Assignment:
Take from the material every line that contains the word "interest".

Provided records:
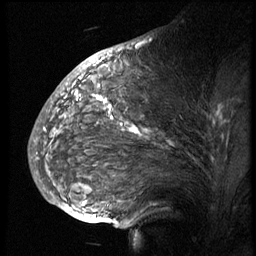
Breast MRI (dynamic contrast-enhanced), one sagittal slice. Slice 38 of 74 in the series (ordered by position). 3 images stored at this slice position (order not interpretable as contrast timing). 1.5 T. TE 4.2 ms, TR 8.9 ms. 2.5 mm slice thickness. 256 × 256 image matrix. Female patient, age 57 years. Case-level facts recorded for this patient, not image findings: setting: breast cancer imaged before/during neoadjuvant chemotherapy; receptor status: HER2-positive.
Outlined on this slice (semi-automatic segmentation, software-assisted and operator-edited):
- analysis volume of interest (the breast-tissue region the enhancement analysis was run in; not a lesion): box from (x=51, y=67) to (x=248, y=173) px
- tumour enhancement mask (voxels above the 140 % enhancement threshold inside the analysis volume of interest): (x=98, y=97)–(x=223, y=136)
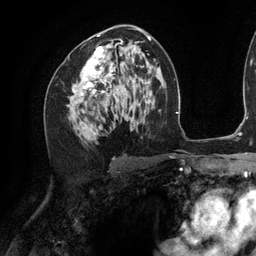
Breast MRI (dynamic contrast-enhanced), one axial slice; position 68 of 134 along the scan axis; cropped to one breast; dynamic contrast-enhanced series, time point 2 of 6 at this slice position (early post-contrast); 3 T; TE 2.7 ms, TR 6.5 ms; 1.2 mm slice thickness; 256 × 256 image matrix, field of view 200 × 200 mm. Female patient.
Outlined on this slice (semi-automatically segmented with operator editing):
- enhancing-tissue mask used for the functional tumour volume (all voxels passing the contrast-enhancement thresholds inside the analysis volume; usually the tumour): bounding box [x1, y1, x2, y2] px = [76, 28, 142, 131]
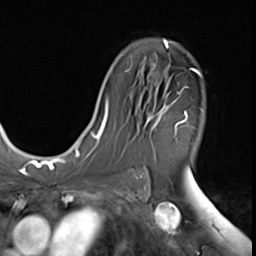
Breast MRI (dynamic contrast-enhanced), one axial slice; slice 38 of 64 in the series (ordered by position); cropped to one breast; dynamic contrast-enhanced series, time point 2 of 9 at this slice position (early post-contrast); 3 T; TE 1.5 ms, TR 4.7 ms; 2.5 mm slice thickness; 256 × 256 image matrix. Female patient.
Structures marked on this image (semi-automatic segmentation, software-assisted and operator-edited):
- enhancing-tissue mask used for the functional tumour volume (all voxels passing the contrast-enhancement thresholds inside the analysis volume; usually the tumour): bounding box (x1, y1, x2, y2) in pixels: (145, 68, 200, 136)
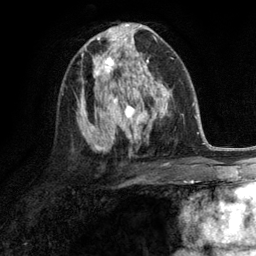
Breast MRI (dynamic contrast-enhanced), one axial slice. Slice 68 of 134 in the series (ordered by position). Cropped to one breast. Dynamic contrast-enhanced series, time point 2 of 6 at this slice position (early post-contrast). 3 T. TE 2.8 ms, TR 7.3 ms. 1.2 mm slice thickness. 256 × 256 image matrix, field of view 180 × 180 mm. Female patient.
Outlined on this slice (semi-automatically segmented with operator editing):
- enhancing-tissue mask used for the functional tumour volume (all voxels passing the contrast-enhancement thresholds inside the analysis volume; usually the tumour): bounding box [x1, y1, x2, y2] px = [92, 46, 132, 90]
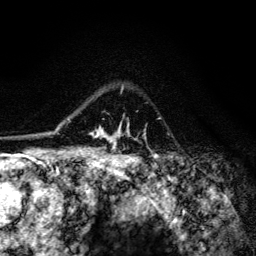
Breast MRI (dynamic contrast-enhanced), one axial slice; position 97 of 134 along the scan axis; cropped to one breast; dynamic contrast-enhanced series, time point 2 of 6 at this slice position (early post-contrast); 3 T; TE 4.2 ms, TR 8.6 ms; 256 × 256 image matrix, field of view 160 × 160 mm. Female patient.
Structures marked on this image (semi-automatically segmented with operator editing):
- enhancing-tissue mask used for the functional tumour volume (all voxels passing the contrast-enhancement thresholds inside the analysis volume; usually the tumour): bounding box [x1, y1, x2, y2] px = [91, 85, 146, 150]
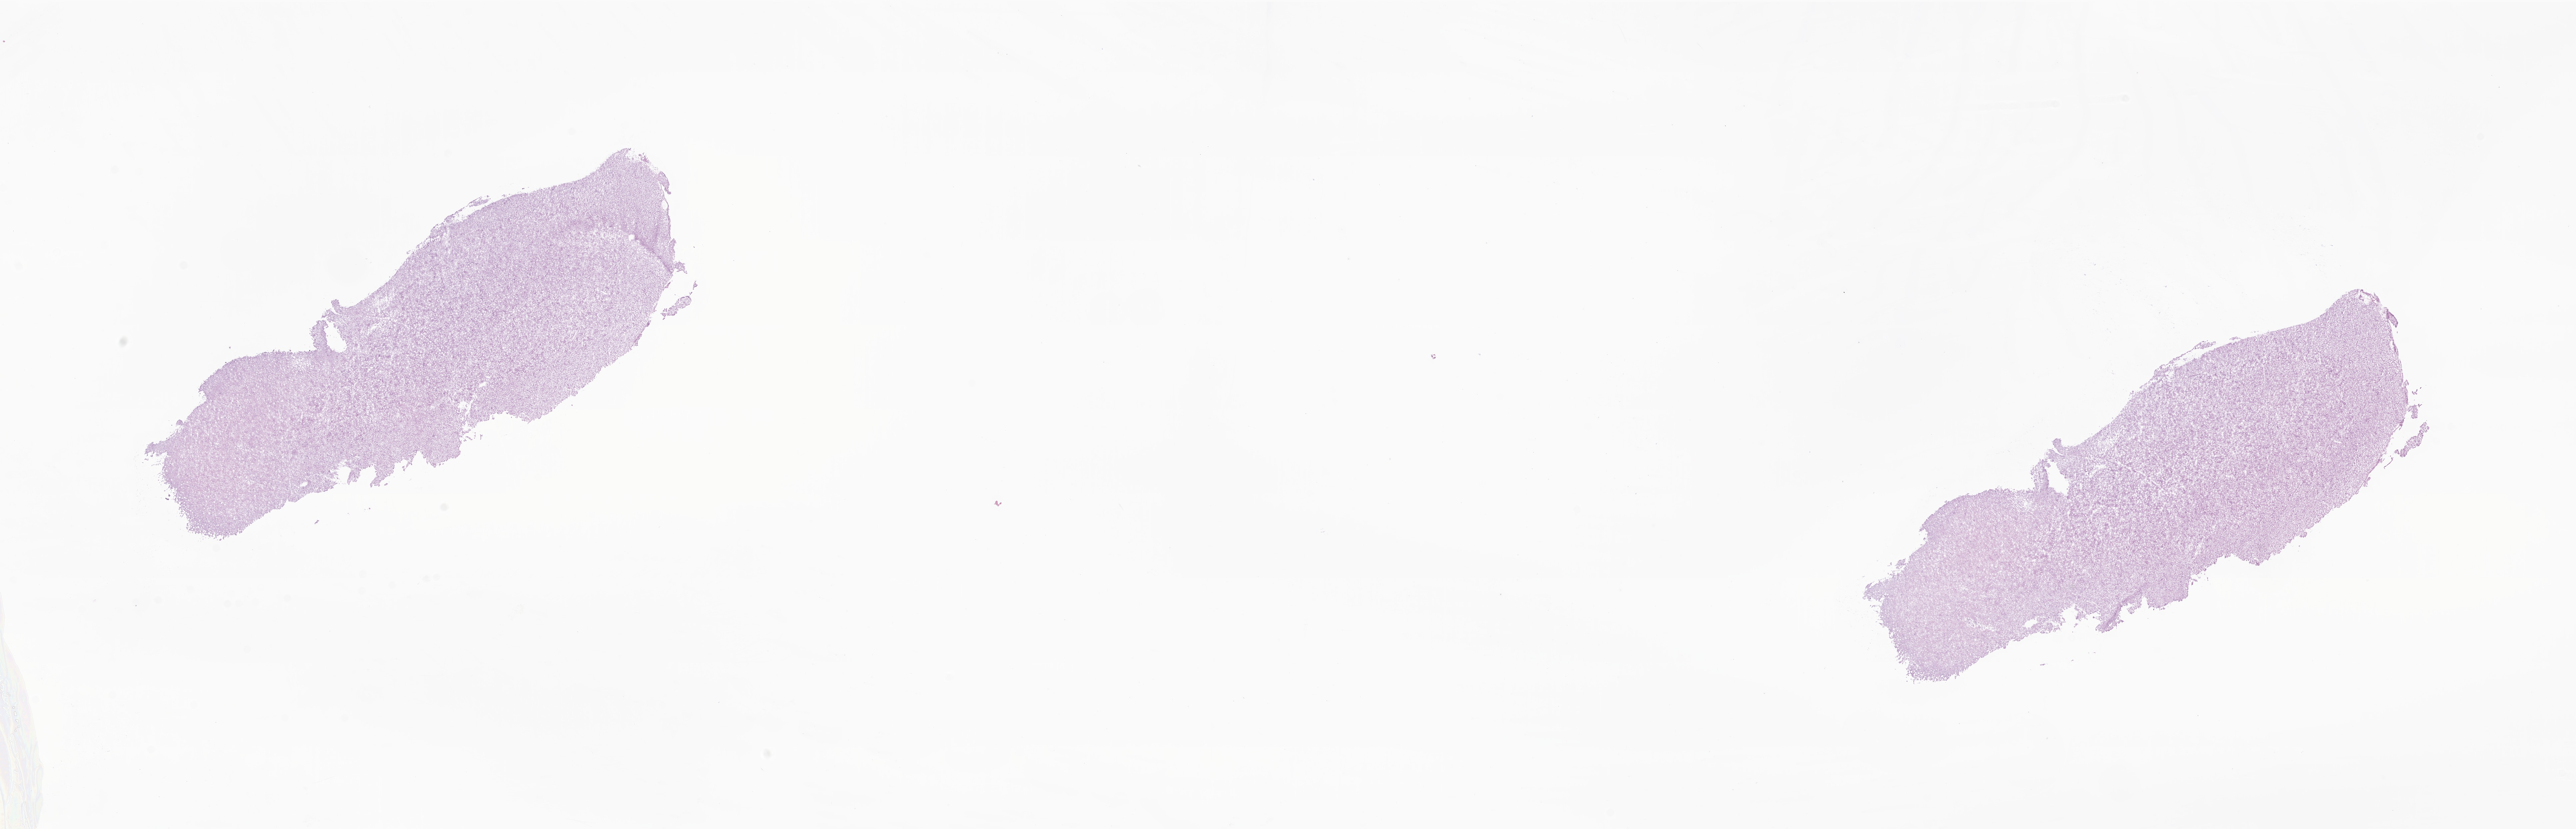
Hematoxylin and eosin (H&E) whole-slide image of tumor tissue from the temporal lobe, low-resolution overview of the scanned area, about 32.6 x 10.5 mm. Cryosection (OCT / tissue freezing medium). Male patient, age 104 months.
Diagnosis (ICD-O-3 morphology term): Glioma, malignant.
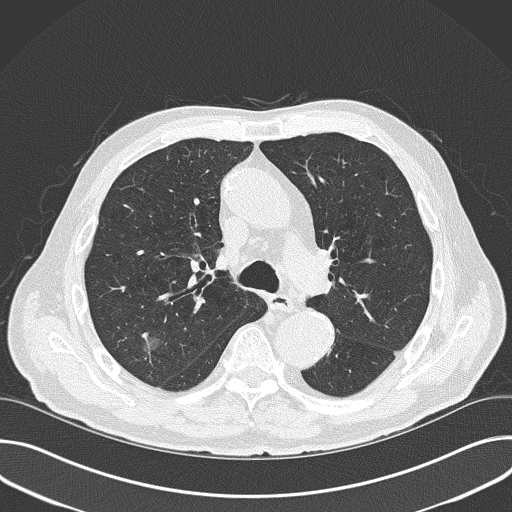
Low-dose screening chest CT, one axial slice; slice 108 of 177 in the series (ordered by position); reconstruction kernel B50f; 120 kVp; lung window (W 1500 / L -600 HU); 2 mm slice thickness; 512 × 512 image matrix.
Structures marked on this image (manually delineated by an expert):
- lesion 1 (tumor, upper lobe of right lung): box from (x=148, y=336) to (x=162, y=351) px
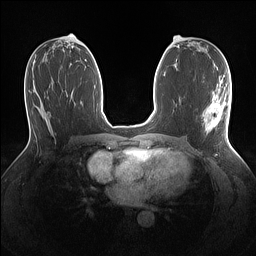
Breast MRI (dynamic contrast-enhanced), one axial slice; slice 66 of 160 in the series (ordered by position); dynamic contrast-enhanced series, time point 2 of 7 at this slice position (early post-contrast); 1.5 T; TE 1.4 ms, TR 5 ms; 256 × 256 image matrix, field of view 320 × 320 mm. Female patient.
Annotated regions visible in this slice (semi-automatic segmentation, software-assisted and operator-edited):
- enhancing-tissue mask used for the functional tumour volume (all voxels passing the contrast-enhancement thresholds inside the analysis volume; usually the tumour): box from (x=202, y=88) to (x=230, y=131) px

Answer box:
- analysis volume of interest (the breast-tissue region the enhancement analysis was run in; not a lesion): box from (x=51, y=67) to (x=248, y=173) px
- tumour enhancement mask (voxels above the 140 % enhancement threshold inside the analysis volume of interest): (x=98, y=97)–(x=223, y=136)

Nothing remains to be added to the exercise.